Another thing lead time and cycle time have in common is the relationship between effort and result. You need to remember that not all effort directly translates to output. And the values of your lead and cycle times are accurate representations of the amount of effort your team puts in vs the output they get.
So while being busy is good, productivity is even better. This means that the best way of measuring effectiveness and success is productivity, not effort.
The starting point is one of the noticeable differences when comparing lead time vs cycle time. You start measuring lead time from when an order first enters your workflow or system until you finish or deliver it. While with cycle time, you start the timer when one of your staff begins working on it or when the status changes to “In Progress.”
The other major difference between cycle and lead time is the information you get. Lead time gives you a picture of your entire customer demand fulfillment process. Meanwhile, cycle time gives you an overview of the production process times of adding value to a product or request.
Another difference is that lead times will help you offer your customers realistic time targets or expectations. Moreover, if you get a stable lead time, you can better predict your product delivery lead times. While cycle time helps you identify areas of idle time in your production process or progress limits.
Lead time helps you identify how many tasks are in the queue and how much time you need to clear them. While cycle time helps you narrow down areas that can maximize efficiency.
What’s more, if you want to find how efficient your systems are, then you should focus on lead time. That’s because lead time refers to the duration that’s already passed. While cycle time is about the time it takes.
How to Calculate Lead Time vs Cycle Time in Kanban
With product management software like Tara, it’s very easy to calculate and compare lead time vs cycle time. That’s because these tools already track most of the tasks for you. So you can dig deeper into the insights to understand how much time your team takes to complete and ship new releases.
One of the best tools for calculating lead and cycle times is the Cumulative Flow Diagram (CFD). Basically, a CFD is a chart that helps you map the progress of project items onto a graph (featured below).
Work-in-progress items are on the Y-axis, while the X-axis shows the time.
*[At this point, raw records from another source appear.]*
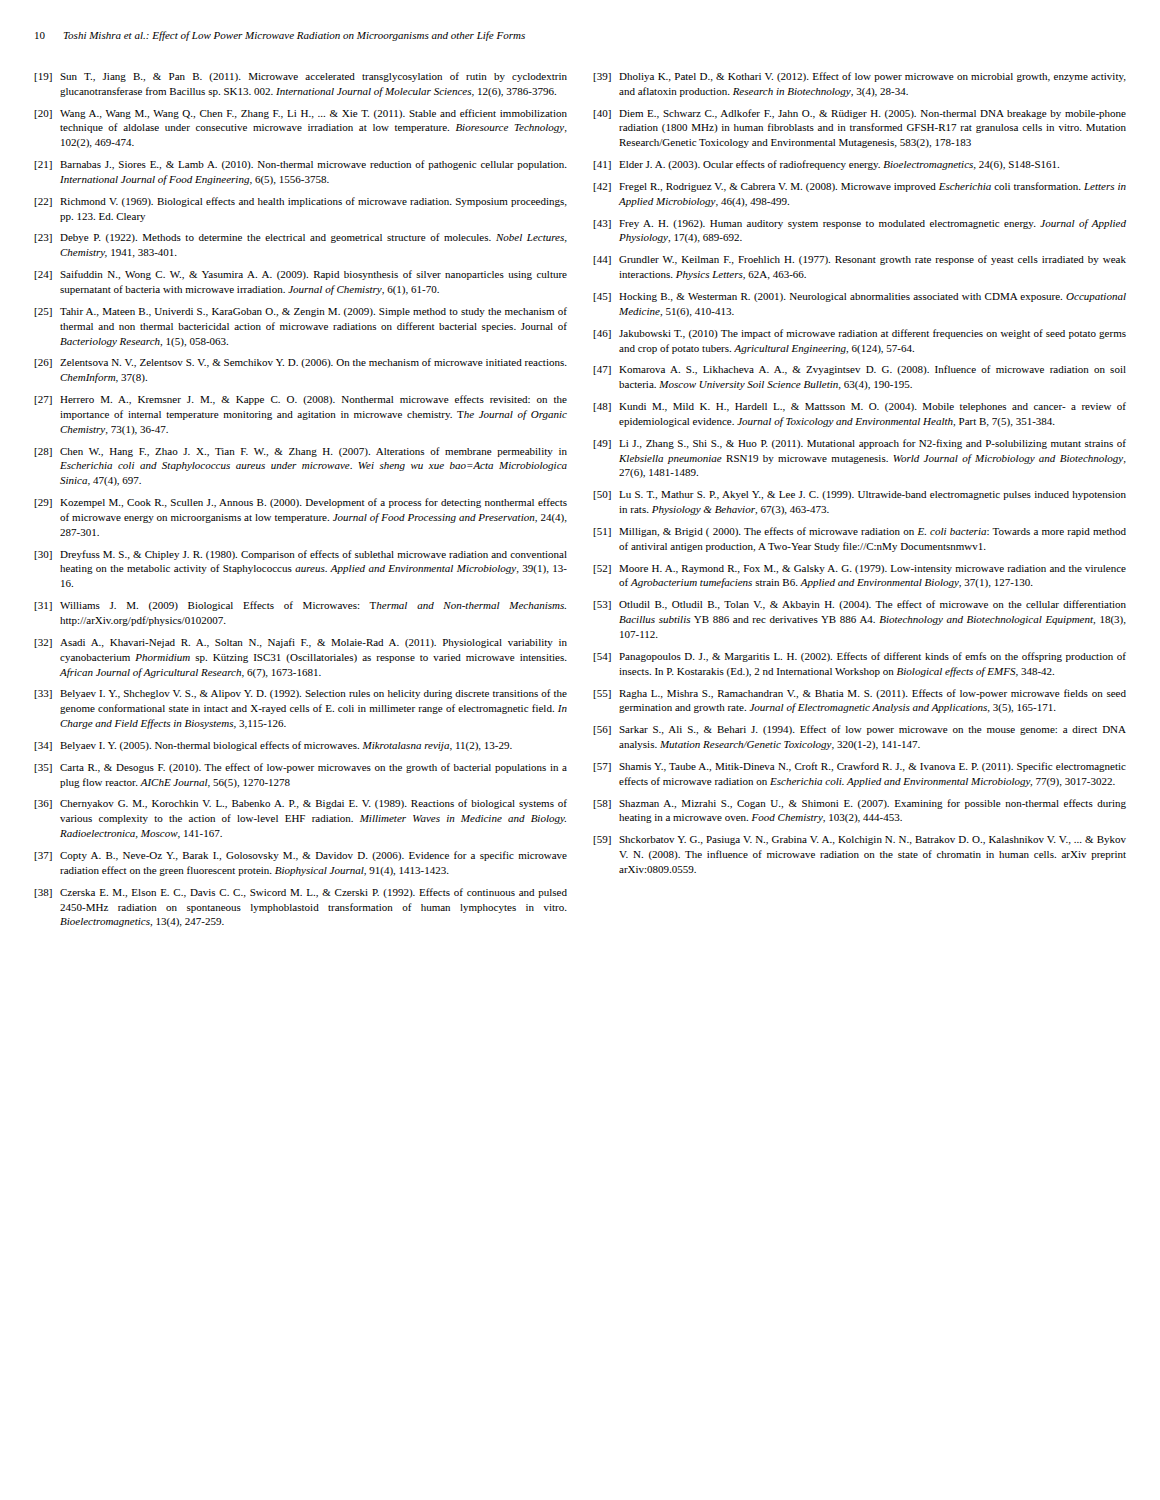10 Toshi Mishra et al.: Effect of Low Power Microwave Radiation on Microorganisms and other Life Forms
[19] Sun T., Jiang B., & Pan B. (2011). Microwave accelerated transglycosylation of rutin by cyclodextrin glucanotransferase from Bacillus sp. SK13. 002. International Journal of Molecular Sciences, 12(6), 3786-3796.
[20] Wang A., Wang M., Wang Q., Chen F., Zhang F., Li H., ... & Xie T. (2011). Stable and efficient immobilization technique of aldolase under consecutive microwave irradiation at low temperature. Bioresource Technology, 102(2), 469-474.
[21] Barnabas J., Siores E., & Lamb A. (2010). Non-thermal microwave reduction of pathogenic cellular population. International Journal of Food Engineering, 6(5), 1556-3758.
[22] Richmond V. (1969). Biological effects and health implications of microwave radiation. Symposium proceedings, pp. 123. Ed. Cleary
[23] Debye P. (1922). Methods to determine the electrical and geometrical structure of molecules. Nobel Lectures, Chemistry, 1941, 383-401.
[24] Saifuddin N., Wong C. W., & Yasumira A. A. (2009). Rapid biosynthesis of silver nanoparticles using culture supernatant of bacteria with microwave irradiation. Journal of Chemistry, 6(1), 61-70.
[25] Tahir A., Mateen B., Univerdi S., KaraGoban O., & Zengin M. (2009). Simple method to study the mechanism of thermal and non thermal bactericidal action of microwave radiations on different bacterial species. Journal of Bacteriology Research, 1(5), 058-063.
[26] Zelentsova N. V., Zelentsov S. V., & Semchikov Y. D. (2006). On the mechanism of microwave initiated reactions. ChemInform, 37(8).
[27] Herrero M. A., Kremsner J. M., & Kappe C. O. (2008). Nonthermal microwave effects revisited: on the importance of internal temperature monitoring and agitation in microwave chemistry. The Journal of Organic Chemistry, 73(1), 36-47.
[28] Chen W., Hang F., Zhao J. X., Tian F. W., & Zhang H. (2007). Alterations of membrane permeability in Escherichia coli and Staphylococcus aureus under microwave. Wei sheng wu xue bao=Acta Microbiologica Sinica, 47(4), 697.
[29] Kozempel M., Cook R., Scullen J., Annous B. (2000). Development of a process for detecting nonthermal effects of microwave energy on microorganisms at low temperature. Journal of Food Processing and Preservation, 24(4), 287-301.
[30] Dreyfuss M. S., & Chipley J. R. (1980). Comparison of effects of sublethal microwave radiation and conventional heating on the metabolic activity of Staphylococcus aureus. Applied and Environmental Microbiology, 39(1), 13-16.
[31] Williams J. M. (2009) Biological Effects of Microwaves: Thermal and Non-thermal Mechanisms. http://arXiv.org/pdf/physics/0102007.
[32] Asadi A., Khavari-Nejad R. A., Soltan N., Najafi F., & Molaie-Rad A. (2011). Physiological variability in cyanobacterium Phormidium sp. Kützing ISC31 (Oscillatoriales) as response to varied microwave intensities. African Journal of Agricultural Research, 6(7), 1673-1681.
[33] Belyaev I. Y., Shcheglov V. S., & Alipov Y. D. (1992). Selection rules on helicity during discrete transitions of the genome conformational state in intact and X-rayed cells of E. coli in millimeter range of electromagnetic field. In Charge and Field Effects in Biosystems, 3,115-126.
[34] Belyaev I. Y. (2005). Non-thermal biological effects of microwaves. Mikrotalasna revija, 11(2), 13-29.
[35] Carta R., & Desogus F. (2010). The effect of low‐power microwaves on the growth of bacterial populations in a plug flow reactor. AIChE Journal, 56(5), 1270-1278
[36] Chernyakov G. M., Korochkin V. L., Babenko A. P., & Bigdai E. V. (1989). Reactions of biological systems of various complexity to the action of low-level EHF radiation. Millimeter Waves in Medicine and Biology. Radioelectronica, Moscow, 141-167.
[37] Copty A. B., Neve-Oz Y., Barak I., Golosovsky M., & Davidov D. (2006). Evidence for a specific microwave radiation effect on the green fluorescent protein. Biophysical Journal, 91(4), 1413-1423.
[38] Czerska E. M., Elson E. C., Davis C. C., Swicord M. L., & Czerski P. (1992). Effects of continuous and pulsed 2450‐MHz radiation on spontaneous lymphoblastoid transformation of human lymphocytes in vitro. Bioelectromagnetics, 13(4), 247-259.
[39] Dholiya K., Patel D., & Kothari V. (2012). Effect of low power microwave on microbial growth, enzyme activity, and aflatoxin production. Research in Biotechnology, 3(4), 28-34.
[40] Diem E., Schwarz C., Adlkofer F., Jahn O., & Rüdiger H. (2005). Non-thermal DNA breakage by mobile-phone radiation (1800 MHz) in human fibroblasts and in transformed GFSH-R17 rat granulosa cells in vitro. Mutation Research/Genetic Toxicology and Environmental Mutagenesis, 583(2), 178-183
[41] Elder J. A. (2003). Ocular effects of radiofrequency energy. Bioelectromagnetics, 24(6), S148-S161.
[42] Fregel R., Rodriguez V., & Cabrera V. M. (2008). Microwave improved Escherichia coli transformation. Letters in Applied Microbiology, 46(4), 498-499.
[43] Frey A. H. (1962). Human auditory system response to modulated electromagnetic energy. Journal of Applied Physiology, 17(4), 689-692.
[44] Grundler W., Keilman F., Froehlich H. (1977). Resonant growth rate response of yeast cells irradiated by weak interactions. Physics Letters, 62A, 463-66.
[45] Hocking B., & Westerman R. (2001). Neurological abnormalities associated with CDMA exposure. Occupational Medicine, 51(6), 410-413.
[46] Jakubowski T., (2010) The impact of microwave radiation at different frequencies on weight of seed potato germs and crop of potato tubers. Agricultural Engineering, 6(124), 57-64.
[47] Komarova A. S., Likhacheva A. A., & Zvyagintsev D. G. (2008). Influence of microwave radiation on soil bacteria. Moscow University Soil Science Bulletin, 63(4), 190-195.
[48] Kundi M., Mild K. H., Hardell L., & Mattsson M. O. (2004). Mobile telephones and cancer- a review of epidemiological evidence. Journal of Toxicology and Environmental Health, Part B, 7(5), 351-384.
[49] Li J., Zhang S., Shi S., & Huo P. (2011). Mutational approach for N2-fixing and P-solubilizing mutant strains of Klebsiella pneumoniae RSN19 by microwave mutagenesis. World Journal of Microbiology and Biotechnology, 27(6), 1481-1489.
[50] Lu S. T., Mathur S. P., Akyel Y., & Lee J. C. (1999). Ultrawide-band electromagnetic pulses induced hypotension in rats. Physiology & Behavior, 67(3), 463-473.
[51] Milligan, & Brigid ( 2000). The effects of microwave radiation on E. coli bacteria: Towards a more rapid method of antiviral antigen production, A Two-Year Study file://C:nMy Documentsnmwv1.
[52] Moore H. A., Raymond R., Fox M., & Galsky A. G. (1979). Low-intensity microwave radiation and the virulence of Agrobacterium tumefaciens strain B6. Applied and Environmental Biology, 37(1), 127-130.
[53] Otludil B., Otludil B., Tolan V., & Akbayin H. (2004). The effect of microwave on the cellular differentiation Bacillus subtilis YB 886 and rec derivatives YB 886 A4. Biotechnology and Biotechnological Equipment, 18(3), 107-112.
[54] Panagopoulos D. J., & Margaritis L. H. (2002). Effects of different kinds of emfs on the offspring production of insects. In P. Kostarakis (Ed.), 2 nd International Workshop on Biological effects of EMFS, 348-42.
[55] Ragha L., Mishra S., Ramachandran V., & Bhatia M. S. (2011). Effects of low-power microwave fields on seed germination and growth rate. Journal of Electromagnetic Analysis and Applications, 3(5), 165-171.
[56] Sarkar S., Ali S., & Behari J. (1994). Effect of low power microwave on the mouse genome: a direct DNA analysis. Mutation Research/Genetic Toxicology, 320(1-2), 141-147.
[57] Shamis Y., Taube A., Mitik-Dineva N., Croft R., Crawford R. J., & Ivanova E. P. (2011). Specific electromagnetic effects of microwave radiation on Escherichia coli. Applied and Environmental Microbiology, 77(9), 3017-3022.
[58] Shazman A., Mizrahi S., Cogan U., & Shimoni E. (2007). Examining for possible non-thermal effects during heating in a microwave oven. Food Chemistry, 103(2), 444-453.
[59] Shckorbatov Y. G., Pasiuga V. N., Grabina V. A., Kolchigin N. N., Batrakov D. O., Kalashnikov V. V., ... & Bykov V. N. (2008). The influence of microwave radiation on the state of chromatin in human cells. arXiv preprint arXiv:0809.0559.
You’ll also find many CFD sections representative of a single column in a Kanban board.
Three of the most basic board columns are “To Do,” “In-progress,” and “Done.” Of course, you can add as many columns as your workflow demands.
So how do you calculate lead and cycle time?
- Calculating lead time. Translate historical data from the starting point to the endpoint. That is, after an item enters your systems until its delivered. The time spent from historical data is the accurate lead time.
- Calculating cycle time. To measure cycle time, you need to adjust the CFD to become a cycle time chart, i.e., to measure tasks in progress. What’s more, cycle time is calculated in time per single unit.
With the Cumulate Flow Diagram (CFD), it’s easy to calculate the average lead time vs cycle time for a specific duration. After getting this information, it’ll be much easier to understand and track workflow changes.
A general rule of thumb is to reduce lead and cycle time to beat your competitors. That involves cutting costs and improving inefficient processes and productivity.
By now, you should have a pretty good idea of what lead and cycle times are. To recap: lead time refers to the average time frame from when a customer makes an order to when you deliver. While cycle time refers to the time when one of your staff members begins to add value to a product or request until its completion.
The two time measurement metrics have a lot in common, but they’re used for different reasons. If you want to improve your business, then comparing lead time vs cycle time will help you find the necessary gaps that you need to fill. And if you want to beat the competition and keep your customers happy, you’ll need to shrink the entire lead time.